L’ensemble des constructions autorisées le sont sous condition qu’elles s’intègrent dans un schéma d’aménagement qui porte sur l’ensemble de la zone AUp identifiée au plan de zonage, le schéma devra respecter les obligations définies dans l’OAP [Adresse 6] afin de garantir une bonne insertion et devra prévoir la réalisation des équipements, infrastructures et réseaux nécessaires au bon fonctionnement de l’ensemble ; la zone sera constructible dans le cadre d’une opération d’ensemble au fur et à mesure de la réalisation des équipements.
A la date du 16 février 2023, la parcelle expropriée est en zone AUi du PLU de la commune d'[Localité 5], destinée à accueillir des activités économiques dans la [Adresse 6].
La cour retient les références correspondant à des terrains à urbaniser à vocation d’activités allant de 12 à 17,38 euros/m² et fixe la valeur unitaire de 14,50 euros/m².
La surface du terrain de 560 m² n’étant pas contestée, l’indemnité principale est de :
560m² X 14,50 euros/m²= 8120 euros en valeur libre.
Le jugement sera infirmé en ce sens.
— Sur l’indemnité de remploi
20 % jusqu’à 5000 euros : 1000 euros
15% X 3120 euros= 468 euros
soit la somme totale de 1468 euros.
Le jugement sera infirmé en ce sens.
L’indemnité totale de dépossession due par la SORGEM à Mme [U] pour la dépossession de la parcelle cadastrée section AE N°[Cadastre 1] d’une superficie de 560 m² est donc de :
8120 euros (indemnité principale) + 1468 euros (indemnité de remploi)= 9588 euros arrondis en valeur libre.
Le jugement sera infirmé en ce sens.
— Sur les dépens
Les appels ne portent pas sur les dépens de première instance.
Mme [L] [U] perdant le procès sera condamnée aux dépens d’appel.
— Sur l’article 700 du code de procédure civile
Les appels ne portant pas sur les dispositions de première instance au titre de l’article 700 du code de procédure civile.
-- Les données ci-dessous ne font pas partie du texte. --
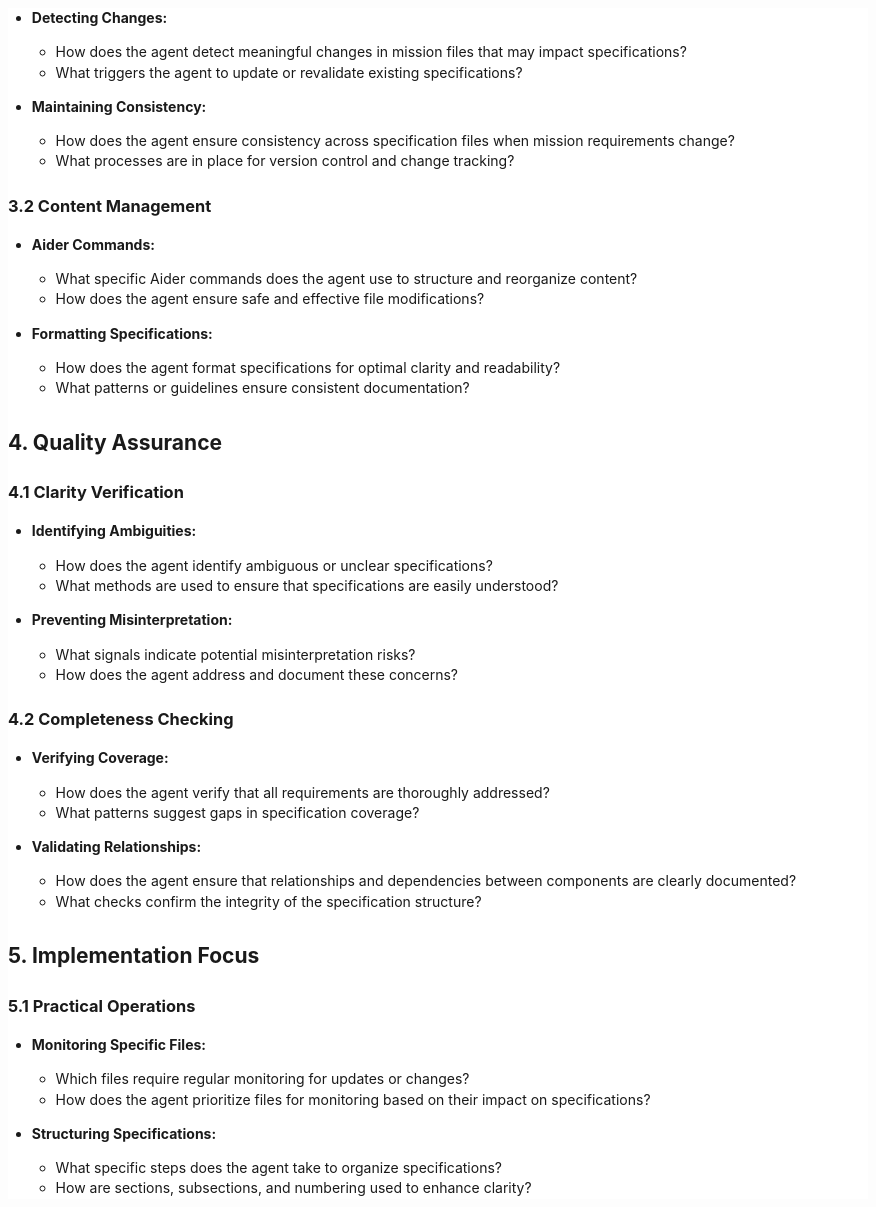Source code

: - **Detecting Changes:**
  - How does the agent detect meaningful changes in mission files that may impact specifications?
  - What triggers the agent to update or revalidate existing specifications?

- **Maintaining Consistency:**
  - How does the agent ensure consistency across specification files when mission requirements change?
  - What processes are in place for version control and change tracking?

### 3.2 Content Management

- **Aider Commands:**
  - What specific Aider commands does the agent use to structure and reorganize content?
  - How does the agent ensure safe and effective file modifications?

- **Formatting Specifications:**
  - How does the agent format specifications for optimal clarity and readability?
  - What patterns or guidelines ensure consistent documentation?

## 4. Quality Assurance

### 4.1 Clarity Verification

- **Identifying Ambiguities:**
  - How does the agent identify ambiguous or unclear specifications?
  - What methods are used to ensure that specifications are easily understood?

- **Preventing Misinterpretation:**
  - What signals indicate potential misinterpretation risks?
  - How does the agent address and document these concerns?

### 4.2 Completeness Checking

- **Verifying Coverage:**
  - How does the agent verify that all requirements are thoroughly addressed?
  - What patterns suggest gaps in specification coverage?

- **Validating Relationships:**
  - How does the agent ensure that relationships and dependencies between components are clearly documented?
  - What checks confirm the integrity of the specification structure?

## 5. Implementation Focus

### 5.1 Practical Operations

- **Monitoring Specific Files:**
  - Which files require regular monitoring for updates or changes?
  - How does the agent prioritize files for monitoring based on their impact on specifications?

- **Structuring Specifications:**
  - What specific steps does the agent take to organize specifications?
  - How are sections, subsections, and numbering used to enhance clarity?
L’équité commande de débouter la SORGEM de sa demande au titre de l’article 700 du code de procédure civile en cause d’appel .
PAR CES MOTIFS,
La cour statuant publiquement par mise à disposition au greffe, contradictoirement et en dernier ressort,
Vu l’arrêt avant dire droit du 23 octobre 2025 ;
Statuant dans la limite des appels ;
Déclare irrecevables les conclusions de Mme [U] adressées par RPVA le 18 novembre 2024 et adressées au greffe le 16 juin 2025 du 12 juin 2025;
Infirme partiellement le jugement entrepris ;
Statuant à nouveau,
Fixe en valeur libre à la somme de 9588 euros arrondis l’indemnité totale de dépossession due par la SORGEM à Mme [Y] [U] pour la dépossession de la parcelle cadastrée section AE N°[Cadastre 1] d’une superficie de 560 m² sis [Adresse 5] sur la commune d'[Localité 5] se décomposant comme suit :
— indemnité principale : 8 120 euros ;
— indemnité de remploi : 1 468 euros ;
Déboute les parties de leurs demandes plus amples ou contraires ;
Condamne Mme [L] [U] aux dépens d’appel ;
Déboute la SORGEM de sa demande au titre de l’article 700 du code de procédure civile en appel.